Ce n'est pas un argument pour ne jamais utiliser ces outils. C'est un argument pour ne pas foncer tête baissée sans avoir vérifié ce que tu y mets. Si ton application no-code ne contient que des données non sensibles, le risque est faible. Si tu y stockes des dossiers clients avec des informations personnelles, médicales ou financières, tu dois savoir exactement où ces données vivent et sous quelle juridiction. Et si ce sujet te semble flou, c'est probablement le signe que tu as besoin d'un cadrage avant de choisir un outil.
Ce qu'une TPE de services devrait faire avant de toucher au no-code
Ma position va froisser les évangélistes du no-code, mais tant pis. Pour une TPE de services en Suisse romande, le bon ordre n'est pas de choisir entre Bubble et Glide puis de construire. Le bon ordre, c'est d'abord d'automatiser ce qui peut l'être sans rien construire du tout. Connecter ton agenda à tes emails. Automatiser tes relances de factures. Synchroniser ton CRM avec ta comptabilité. Ces automatisations, qu'on peut configurer en quelques jours, éliminent souvent 60 à 70% du temps administratif qui te pèse. Et elles ne nécessitent aucune application.
Ensuite, et seulement ensuite, si tu identifies un besoin d'interface que rien d'existant ne couvre, tu peux regarder le no-code. Et à ce moment-là, le choix devient plus clair. Si ton besoin est simple et interne, un suivi de projets, une base de contacts enrichie, Glide fera le travail. Si tu veux un outil client avec une logique métier complexe, Bubble est le bon choix, mais prévois un budget de développement, pas juste un abonnement. Tu peux aussi regarder du côté de d'autres outils comme Webflow ou WordPress si ton besoin est davantage orienté vers la présence web que vers l'application métier.

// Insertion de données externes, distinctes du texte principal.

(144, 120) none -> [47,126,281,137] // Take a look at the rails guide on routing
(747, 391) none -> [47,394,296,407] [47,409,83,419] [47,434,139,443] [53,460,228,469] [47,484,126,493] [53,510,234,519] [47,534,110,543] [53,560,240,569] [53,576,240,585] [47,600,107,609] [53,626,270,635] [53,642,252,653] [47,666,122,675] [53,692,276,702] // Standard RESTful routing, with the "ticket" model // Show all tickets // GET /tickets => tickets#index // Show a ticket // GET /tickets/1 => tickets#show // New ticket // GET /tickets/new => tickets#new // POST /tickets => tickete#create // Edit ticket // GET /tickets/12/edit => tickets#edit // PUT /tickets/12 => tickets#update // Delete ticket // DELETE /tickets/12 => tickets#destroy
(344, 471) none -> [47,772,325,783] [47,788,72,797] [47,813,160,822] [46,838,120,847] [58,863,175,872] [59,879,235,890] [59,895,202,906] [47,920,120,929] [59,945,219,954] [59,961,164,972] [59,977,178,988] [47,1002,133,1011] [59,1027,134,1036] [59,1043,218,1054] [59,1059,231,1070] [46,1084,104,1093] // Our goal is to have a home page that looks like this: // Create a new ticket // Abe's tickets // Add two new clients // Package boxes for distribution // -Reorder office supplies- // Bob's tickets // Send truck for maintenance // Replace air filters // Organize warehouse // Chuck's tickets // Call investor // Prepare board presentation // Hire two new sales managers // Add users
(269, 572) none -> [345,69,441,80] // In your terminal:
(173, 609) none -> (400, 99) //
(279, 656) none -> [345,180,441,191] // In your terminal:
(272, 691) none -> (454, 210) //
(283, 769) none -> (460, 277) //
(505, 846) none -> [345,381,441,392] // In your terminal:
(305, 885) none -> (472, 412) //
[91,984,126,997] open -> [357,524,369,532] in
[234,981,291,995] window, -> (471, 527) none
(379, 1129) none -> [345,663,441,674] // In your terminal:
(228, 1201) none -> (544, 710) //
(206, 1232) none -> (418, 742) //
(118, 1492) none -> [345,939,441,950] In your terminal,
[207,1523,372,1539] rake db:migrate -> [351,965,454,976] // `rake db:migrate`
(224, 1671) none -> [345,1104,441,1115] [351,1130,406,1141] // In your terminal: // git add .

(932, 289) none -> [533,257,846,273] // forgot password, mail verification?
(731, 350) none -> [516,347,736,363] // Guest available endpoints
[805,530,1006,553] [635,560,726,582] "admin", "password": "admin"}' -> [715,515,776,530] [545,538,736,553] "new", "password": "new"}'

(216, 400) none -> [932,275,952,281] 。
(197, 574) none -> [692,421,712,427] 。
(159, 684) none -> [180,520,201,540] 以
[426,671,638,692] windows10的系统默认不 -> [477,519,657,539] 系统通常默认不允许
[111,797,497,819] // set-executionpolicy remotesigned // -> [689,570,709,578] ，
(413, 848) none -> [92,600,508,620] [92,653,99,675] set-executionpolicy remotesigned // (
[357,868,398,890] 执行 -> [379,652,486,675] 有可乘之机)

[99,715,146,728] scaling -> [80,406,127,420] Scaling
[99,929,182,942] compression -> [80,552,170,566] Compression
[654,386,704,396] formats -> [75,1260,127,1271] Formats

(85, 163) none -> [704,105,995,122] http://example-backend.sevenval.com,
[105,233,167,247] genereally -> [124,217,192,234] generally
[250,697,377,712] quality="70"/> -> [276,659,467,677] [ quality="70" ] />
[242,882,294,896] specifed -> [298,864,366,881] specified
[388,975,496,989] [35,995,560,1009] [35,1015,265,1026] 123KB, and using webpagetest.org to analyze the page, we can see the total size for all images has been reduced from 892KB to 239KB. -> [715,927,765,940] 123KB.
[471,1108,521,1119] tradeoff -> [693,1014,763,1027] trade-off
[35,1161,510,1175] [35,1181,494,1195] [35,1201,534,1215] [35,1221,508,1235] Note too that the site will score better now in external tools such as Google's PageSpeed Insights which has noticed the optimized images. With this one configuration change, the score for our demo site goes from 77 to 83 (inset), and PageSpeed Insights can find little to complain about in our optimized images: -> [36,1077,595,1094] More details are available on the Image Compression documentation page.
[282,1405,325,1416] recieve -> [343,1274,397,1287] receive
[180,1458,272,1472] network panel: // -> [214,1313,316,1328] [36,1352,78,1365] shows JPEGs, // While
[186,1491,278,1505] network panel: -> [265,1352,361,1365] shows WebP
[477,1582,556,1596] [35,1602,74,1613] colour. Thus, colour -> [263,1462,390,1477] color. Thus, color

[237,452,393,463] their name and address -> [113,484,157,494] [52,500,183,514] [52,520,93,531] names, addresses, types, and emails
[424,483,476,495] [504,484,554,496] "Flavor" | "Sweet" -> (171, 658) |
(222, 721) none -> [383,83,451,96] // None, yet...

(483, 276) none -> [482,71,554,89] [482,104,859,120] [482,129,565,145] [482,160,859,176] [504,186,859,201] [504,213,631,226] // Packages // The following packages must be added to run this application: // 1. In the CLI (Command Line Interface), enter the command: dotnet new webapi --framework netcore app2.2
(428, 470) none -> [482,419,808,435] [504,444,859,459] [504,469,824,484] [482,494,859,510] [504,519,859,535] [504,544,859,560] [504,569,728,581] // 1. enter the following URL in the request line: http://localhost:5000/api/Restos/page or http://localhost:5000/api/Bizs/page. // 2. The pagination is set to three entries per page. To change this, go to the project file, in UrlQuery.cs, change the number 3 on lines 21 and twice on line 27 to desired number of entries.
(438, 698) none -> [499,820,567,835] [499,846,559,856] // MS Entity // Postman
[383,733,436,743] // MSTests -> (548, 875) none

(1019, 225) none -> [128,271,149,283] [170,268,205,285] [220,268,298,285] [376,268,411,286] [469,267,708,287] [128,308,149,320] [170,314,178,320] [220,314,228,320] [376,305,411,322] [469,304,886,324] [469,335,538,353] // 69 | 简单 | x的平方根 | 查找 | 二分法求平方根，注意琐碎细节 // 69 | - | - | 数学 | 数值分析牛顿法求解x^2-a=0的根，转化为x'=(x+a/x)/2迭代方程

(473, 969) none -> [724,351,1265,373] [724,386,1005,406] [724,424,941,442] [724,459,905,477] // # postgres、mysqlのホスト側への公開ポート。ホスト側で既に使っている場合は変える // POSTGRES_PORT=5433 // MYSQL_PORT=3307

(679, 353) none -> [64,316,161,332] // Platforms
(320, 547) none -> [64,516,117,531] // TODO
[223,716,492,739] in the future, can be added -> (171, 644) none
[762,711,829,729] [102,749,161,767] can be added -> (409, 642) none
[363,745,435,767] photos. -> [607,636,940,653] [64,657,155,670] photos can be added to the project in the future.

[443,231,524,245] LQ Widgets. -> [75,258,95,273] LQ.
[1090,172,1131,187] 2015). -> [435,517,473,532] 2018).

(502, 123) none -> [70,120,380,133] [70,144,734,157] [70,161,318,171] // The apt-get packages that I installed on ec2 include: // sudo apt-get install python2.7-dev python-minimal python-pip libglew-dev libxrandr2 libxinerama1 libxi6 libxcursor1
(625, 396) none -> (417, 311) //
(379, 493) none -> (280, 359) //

Le vrai risque pour une petite entreprise, ce n'est pas de choisir le mauvais outil no-code. C'est de passer trois mois à construire quelque chose qu'un assemblage d'outils existants aurait résolu en trois jours. Avant de te demander Bubble ou Glide, demande-toi ce que tu veux vraiment. Moins d'admin, ou une application. Ce sont deux choses très différentes, et la réponse honnête oriente tout le reste.